What part of the library website do you use the most?
Probably One Search. Whenever I’m looking for resources for papers, I’m usually not too picky if it’s from a book or an article online, so One Search is the easiest way to find the information I’m looking for.

Tell us a little about yourself

Pictured: Sara Kate PhelpsWhat is your major?
Theatre!!!

Where do you call home?
I’ve lived in Georgia since I graduated high school, but I’ll always call Texas my home.

If you could recommend one book, what would it be?
Ooooooh, that’s a good question… I’d probably recommend Zeus Grants Stupid Wishes: a No-Bullshit Guide to World Mythology by Cory O’Brien. The whole book is basically a modern (and not “watered down”) retelling of myths from various regions and times. I’ve been fascinated with Greek mythology since 3rd grade, and even though Greek myth is just a fraction of the book, O’Brien has such a conversational and frank tone throughout the entire book that it feels just like I’m talking to a friend about mythology. It’s a beautiful combination of “nonfiction” and storytelling that’s always fun to read.

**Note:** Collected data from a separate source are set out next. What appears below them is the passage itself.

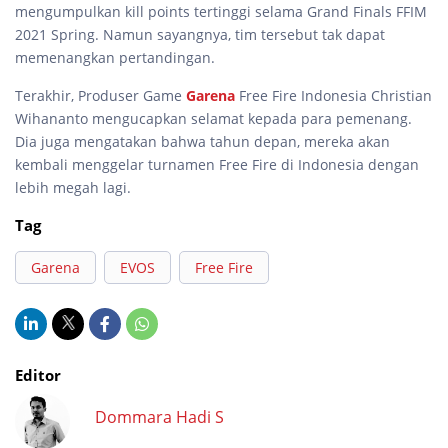
mengumpulkan kill points tertinggi selama Grand Finals FFIM
2021 Spring. Namun sayangnya, tim tersebut tak dapat
memenangkan pertandingan.
Terakhir, Produser Game
Garena
Free Fire Indonesia Christian
Wihananto mengucapkan selamat kepada para pemenang.
Dia juga mengatakan bahwa tahun depan, mereka akan
kembali menggelar turnamen Free Fire di Indonesia dengan
lebih megah lagi.
Tag
Garena
EVOS
Free Fire
Editor
Dommara Hadi S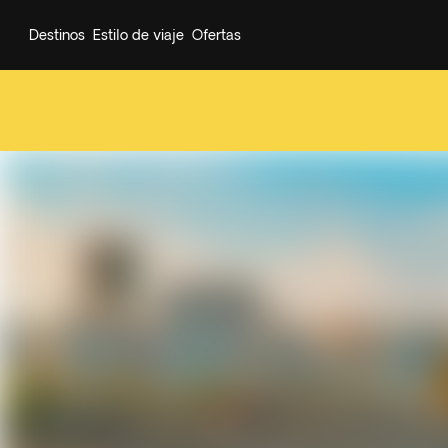
Destinos
Estilo de viaje
Ofertas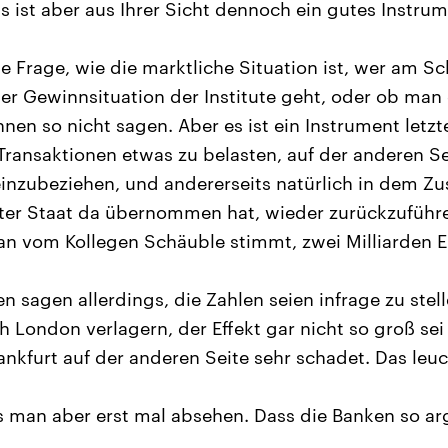
as ist aber aus Ihrer Sicht dennoch ein gutes Instru
ie Frage, wie die marktliche Situation ist, wer am S
er Gewinnsituation der Institute geht, oder ob man 
hnen so nicht sagen. Aber es ist ein Instrument letz
 Transaktionen etwas zu belasten, auf der anderen S
einzubeziehen, und andererseits natürlich in dem
Vater Staat da übernommen hat, wieder zurückzufüh
an vom Kollegen Schäuble stimmt, zwei Milliarden E
n sagen allerdings, die Zahlen seien infrage zu stel
h London verlagern, der Effekt gar nicht so groß se
nkfurt auf der anderen Seite sehr schadet. Das leuc
man aber erst mal absehen. Dass die Banken so arg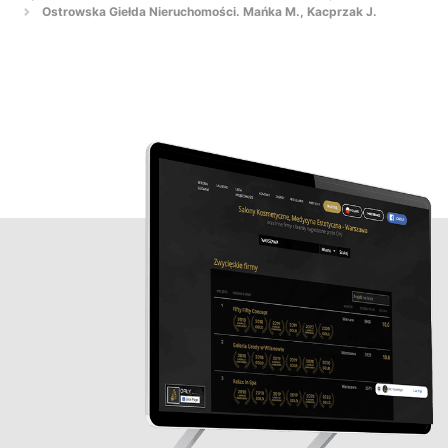
Ostrowska Giełda Nieruchomości. Mańka M., Kacprzak J.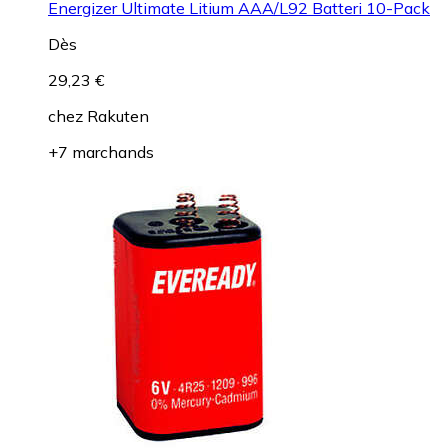
Energizer Ultimate Litium AAA/L92 Batteri 10-Pack
Dès
29,23 €
chez
Rakuten
+7 marchands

If you could have a superpower, what would it be?
Definitely shapeshifting. I think people always underestimate shapeshifting. Not only could you use it to look like anybody else and disguise yourself, but you can just look like whatever you want to, whenever. Want platinum blonde hair without damage? Done. Want a rainbow ombré that doesn’t fade? Done. Want wings so you can fly like a bat? Done. The potential is limitless.